Assigned task - In the records that follow, the lines from the one containing "Cookies helfen un" to the one containing "zuzulassen.", inclusive, are to be given again exactly.

Entries supplied -
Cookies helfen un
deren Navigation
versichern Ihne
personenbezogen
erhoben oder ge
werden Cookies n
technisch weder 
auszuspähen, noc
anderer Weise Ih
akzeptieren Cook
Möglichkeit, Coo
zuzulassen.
...
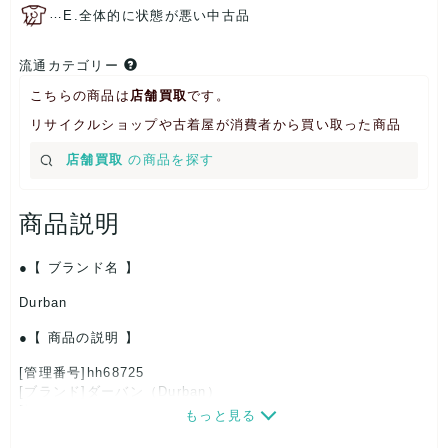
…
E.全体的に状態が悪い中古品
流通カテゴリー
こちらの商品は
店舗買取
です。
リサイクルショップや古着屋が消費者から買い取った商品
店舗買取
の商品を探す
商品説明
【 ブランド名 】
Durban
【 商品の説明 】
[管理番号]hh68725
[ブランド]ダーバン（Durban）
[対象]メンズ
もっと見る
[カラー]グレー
* * *
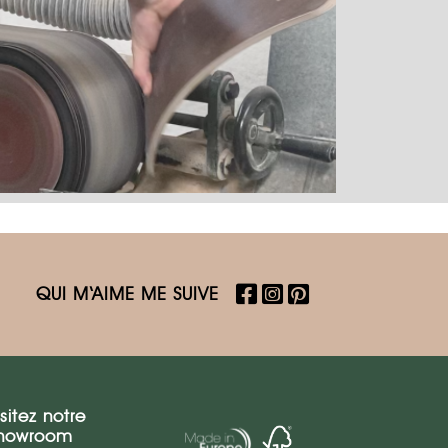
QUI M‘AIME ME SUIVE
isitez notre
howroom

Exercise output -
Cookies helfen un
deren Navigation
versichern Ihne
personenbezogen
erhoben oder ge
werden Cookies n
technisch weder 
auszuspähen, noc
anderer Weise Ih
akzeptieren Cook
Möglichkeit, Coo
zuzulassen.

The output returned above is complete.